In theory, Nigeria has many attributes that could transform the country into one of Africa’s most exciting success stories. A large population, a well-educated and highly entrepreneurial workforce, improving democratic fundamentals, and a generally diversified economy (at least on paper).
As a result, Nigeria ranks highly in FSG’s recent Resilience to External Shocks Index, a ranking that scores African economies by their resilience to weathering external shocks such as a deep slowdown in China, extreme currency volatility, and low commodity prices. In theory, with the right economic policies and leadership Nigeria could navigate through the current low-oil price environment with manageable disruptions.
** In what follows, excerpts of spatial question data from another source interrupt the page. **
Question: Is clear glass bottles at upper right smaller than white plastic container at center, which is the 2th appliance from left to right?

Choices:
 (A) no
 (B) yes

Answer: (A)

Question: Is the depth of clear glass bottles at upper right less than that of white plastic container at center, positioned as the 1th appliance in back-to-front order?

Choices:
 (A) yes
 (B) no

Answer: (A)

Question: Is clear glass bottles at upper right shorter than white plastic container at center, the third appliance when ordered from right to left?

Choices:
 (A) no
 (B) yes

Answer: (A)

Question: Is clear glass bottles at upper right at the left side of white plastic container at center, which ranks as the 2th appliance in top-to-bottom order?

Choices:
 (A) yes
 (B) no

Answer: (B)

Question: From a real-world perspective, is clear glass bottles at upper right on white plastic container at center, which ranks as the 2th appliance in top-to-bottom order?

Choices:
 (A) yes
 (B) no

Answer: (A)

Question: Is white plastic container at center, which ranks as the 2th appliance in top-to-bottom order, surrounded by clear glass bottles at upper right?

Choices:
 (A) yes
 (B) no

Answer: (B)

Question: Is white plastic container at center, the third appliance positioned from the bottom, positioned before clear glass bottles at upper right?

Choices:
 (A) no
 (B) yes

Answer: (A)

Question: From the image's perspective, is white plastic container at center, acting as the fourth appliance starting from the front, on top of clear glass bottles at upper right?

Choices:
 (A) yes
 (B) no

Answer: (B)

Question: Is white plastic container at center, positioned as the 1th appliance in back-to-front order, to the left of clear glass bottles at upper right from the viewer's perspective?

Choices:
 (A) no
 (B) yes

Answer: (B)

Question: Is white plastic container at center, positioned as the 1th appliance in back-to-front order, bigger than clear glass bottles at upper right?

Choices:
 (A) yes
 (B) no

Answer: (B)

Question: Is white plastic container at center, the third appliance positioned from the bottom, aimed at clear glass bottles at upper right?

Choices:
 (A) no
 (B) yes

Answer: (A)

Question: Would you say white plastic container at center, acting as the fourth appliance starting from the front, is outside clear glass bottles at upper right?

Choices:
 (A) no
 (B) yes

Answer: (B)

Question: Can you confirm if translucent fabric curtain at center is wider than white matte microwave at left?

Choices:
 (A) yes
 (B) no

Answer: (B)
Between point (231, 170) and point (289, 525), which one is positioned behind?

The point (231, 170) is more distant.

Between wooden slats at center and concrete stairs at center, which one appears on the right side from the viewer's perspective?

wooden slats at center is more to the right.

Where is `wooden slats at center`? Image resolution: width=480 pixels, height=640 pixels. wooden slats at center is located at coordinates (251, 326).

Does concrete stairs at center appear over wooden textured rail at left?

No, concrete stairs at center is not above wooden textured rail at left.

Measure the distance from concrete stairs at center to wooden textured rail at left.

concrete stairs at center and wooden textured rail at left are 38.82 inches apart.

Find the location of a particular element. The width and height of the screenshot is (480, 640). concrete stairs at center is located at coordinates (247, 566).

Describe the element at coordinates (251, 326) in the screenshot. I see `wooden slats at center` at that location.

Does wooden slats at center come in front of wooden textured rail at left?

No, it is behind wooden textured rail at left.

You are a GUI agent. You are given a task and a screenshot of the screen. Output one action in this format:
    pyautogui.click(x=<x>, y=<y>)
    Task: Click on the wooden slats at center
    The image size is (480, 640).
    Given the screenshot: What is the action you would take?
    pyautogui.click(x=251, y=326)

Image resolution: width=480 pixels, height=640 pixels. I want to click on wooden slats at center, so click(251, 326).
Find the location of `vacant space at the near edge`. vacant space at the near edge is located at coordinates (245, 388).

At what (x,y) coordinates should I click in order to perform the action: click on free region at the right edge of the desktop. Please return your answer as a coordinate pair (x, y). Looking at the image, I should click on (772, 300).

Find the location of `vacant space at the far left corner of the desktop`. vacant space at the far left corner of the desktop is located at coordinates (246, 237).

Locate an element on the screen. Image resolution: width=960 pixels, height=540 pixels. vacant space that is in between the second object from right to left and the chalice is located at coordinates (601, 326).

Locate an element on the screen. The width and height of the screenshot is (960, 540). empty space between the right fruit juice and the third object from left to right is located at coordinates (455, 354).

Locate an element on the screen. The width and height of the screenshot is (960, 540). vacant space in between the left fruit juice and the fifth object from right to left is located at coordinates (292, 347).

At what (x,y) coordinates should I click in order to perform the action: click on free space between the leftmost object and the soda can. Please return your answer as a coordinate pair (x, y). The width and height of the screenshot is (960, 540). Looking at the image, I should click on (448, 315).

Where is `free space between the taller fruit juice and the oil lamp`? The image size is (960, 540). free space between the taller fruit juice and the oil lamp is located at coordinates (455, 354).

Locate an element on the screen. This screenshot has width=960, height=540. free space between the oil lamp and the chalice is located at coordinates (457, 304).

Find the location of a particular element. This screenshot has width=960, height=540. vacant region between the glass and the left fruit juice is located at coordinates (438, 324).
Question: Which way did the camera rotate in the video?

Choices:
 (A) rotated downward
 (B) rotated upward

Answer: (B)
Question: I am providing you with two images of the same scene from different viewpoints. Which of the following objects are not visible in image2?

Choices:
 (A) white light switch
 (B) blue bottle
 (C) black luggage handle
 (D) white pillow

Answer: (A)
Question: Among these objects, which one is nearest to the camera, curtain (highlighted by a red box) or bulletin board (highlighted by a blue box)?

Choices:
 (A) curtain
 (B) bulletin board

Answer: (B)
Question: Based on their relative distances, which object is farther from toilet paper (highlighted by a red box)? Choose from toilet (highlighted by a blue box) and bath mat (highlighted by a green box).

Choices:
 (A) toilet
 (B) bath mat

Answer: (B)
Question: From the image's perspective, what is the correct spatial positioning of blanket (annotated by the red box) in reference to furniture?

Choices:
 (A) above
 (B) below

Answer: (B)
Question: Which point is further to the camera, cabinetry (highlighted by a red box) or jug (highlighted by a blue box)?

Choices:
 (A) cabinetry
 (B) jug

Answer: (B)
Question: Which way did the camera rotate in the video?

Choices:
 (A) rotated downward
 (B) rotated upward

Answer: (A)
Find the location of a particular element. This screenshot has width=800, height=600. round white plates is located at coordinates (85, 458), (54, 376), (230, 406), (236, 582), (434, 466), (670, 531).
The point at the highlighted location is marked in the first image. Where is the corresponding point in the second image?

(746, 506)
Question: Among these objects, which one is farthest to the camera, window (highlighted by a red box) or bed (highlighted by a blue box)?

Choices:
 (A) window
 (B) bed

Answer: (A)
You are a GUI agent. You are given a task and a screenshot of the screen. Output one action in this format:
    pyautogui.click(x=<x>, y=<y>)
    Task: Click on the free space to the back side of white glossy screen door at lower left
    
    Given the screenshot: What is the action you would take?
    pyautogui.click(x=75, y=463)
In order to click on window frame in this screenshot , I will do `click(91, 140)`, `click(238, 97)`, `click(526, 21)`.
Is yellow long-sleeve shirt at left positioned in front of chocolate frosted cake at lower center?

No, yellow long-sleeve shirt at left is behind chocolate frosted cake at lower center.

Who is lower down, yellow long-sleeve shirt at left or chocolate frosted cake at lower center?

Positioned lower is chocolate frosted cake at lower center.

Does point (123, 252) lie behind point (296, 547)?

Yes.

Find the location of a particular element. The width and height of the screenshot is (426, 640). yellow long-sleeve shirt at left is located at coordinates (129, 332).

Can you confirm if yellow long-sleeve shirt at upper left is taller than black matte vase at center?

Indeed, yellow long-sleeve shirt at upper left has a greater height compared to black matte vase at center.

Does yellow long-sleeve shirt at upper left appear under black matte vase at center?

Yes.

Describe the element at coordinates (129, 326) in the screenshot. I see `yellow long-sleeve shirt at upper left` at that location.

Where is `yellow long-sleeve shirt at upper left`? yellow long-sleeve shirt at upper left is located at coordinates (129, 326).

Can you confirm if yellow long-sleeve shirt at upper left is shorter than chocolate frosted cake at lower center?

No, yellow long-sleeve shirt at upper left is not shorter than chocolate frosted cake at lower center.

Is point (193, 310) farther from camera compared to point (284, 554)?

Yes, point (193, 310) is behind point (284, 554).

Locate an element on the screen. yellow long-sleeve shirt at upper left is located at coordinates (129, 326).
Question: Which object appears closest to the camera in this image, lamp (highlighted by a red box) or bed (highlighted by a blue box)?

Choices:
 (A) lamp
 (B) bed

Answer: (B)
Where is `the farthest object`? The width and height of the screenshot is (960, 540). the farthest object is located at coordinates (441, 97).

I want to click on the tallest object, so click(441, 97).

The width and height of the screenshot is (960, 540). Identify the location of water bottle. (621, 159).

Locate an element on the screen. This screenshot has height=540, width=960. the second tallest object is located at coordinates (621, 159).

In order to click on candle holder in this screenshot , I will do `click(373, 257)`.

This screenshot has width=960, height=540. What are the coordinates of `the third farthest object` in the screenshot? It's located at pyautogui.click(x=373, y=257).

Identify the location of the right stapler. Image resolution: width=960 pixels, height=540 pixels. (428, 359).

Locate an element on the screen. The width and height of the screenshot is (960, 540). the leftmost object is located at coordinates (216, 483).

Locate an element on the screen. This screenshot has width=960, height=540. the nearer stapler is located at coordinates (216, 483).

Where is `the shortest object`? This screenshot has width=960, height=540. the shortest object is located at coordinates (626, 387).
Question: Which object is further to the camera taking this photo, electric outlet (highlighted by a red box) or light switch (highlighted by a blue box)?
However, my recent visit to Nigeria revealed that the country stands at a critical turning point. While on the ground I spoke to various local and international business leaders and across the board, most people I talked to seem worried.
Businesses are facing real challenges and are forced to cut costs. Numerous empty billboards line the streets of Lagos as advertising budgets have come under scrutiny. Many companies experience difficulties importing goods critical for local production due to dramatic restrictions and foreign exchange shortages. But the biggest concern business leaders voice is not the low price of oil, but the lack of a clear policy direction coming from the new government that addresses the current economic environment.
To get a better understanding of the government’s plans first-hand, I visited Abuja to talk to policy makers. While I was able to speak to a handful of representatives at the Central Bank, the new government seems unusually reluctant to share information. This confirmed the impression that local business leaders previously expressed to me. Without a doubt, the new government still seems to be in a wait-and-see mode when it comes to determining and communicating strategies that go beyond the fight against corruption, which is a clear government priority.
The Central Bank seems firm in its decision not to devalue the Naira as they do not see the direct benefit for the general Nigerian population. To avoid forex pressures, they believe Nigerians should stop buying expensive imported products and shift instead to purchasing locally produced essential items. In a way, the government hopes that the low oil price will force the economy to rapidly diversify away from oil. However, the Central Bank seems reluctant to accept that this will be accompanied by a painful process for local companies and for all Nigerians, and neglects to recognize that with abysmal access to power, industrialization will take a very long time.
Nigeria’s new government has to take action now. The business community demands a clear message and transparent policy-making. If the government lays out economic policies aimed at navigating Nigeria through the current economic slowdown, investor confidence will improve. Fundamentally, investors will be reminded that doing business in Nigeria is about the long-term opportunity – but only if politicians don’t derail it in the short-term. In the meantime, it’s up to multinationals to wait and see.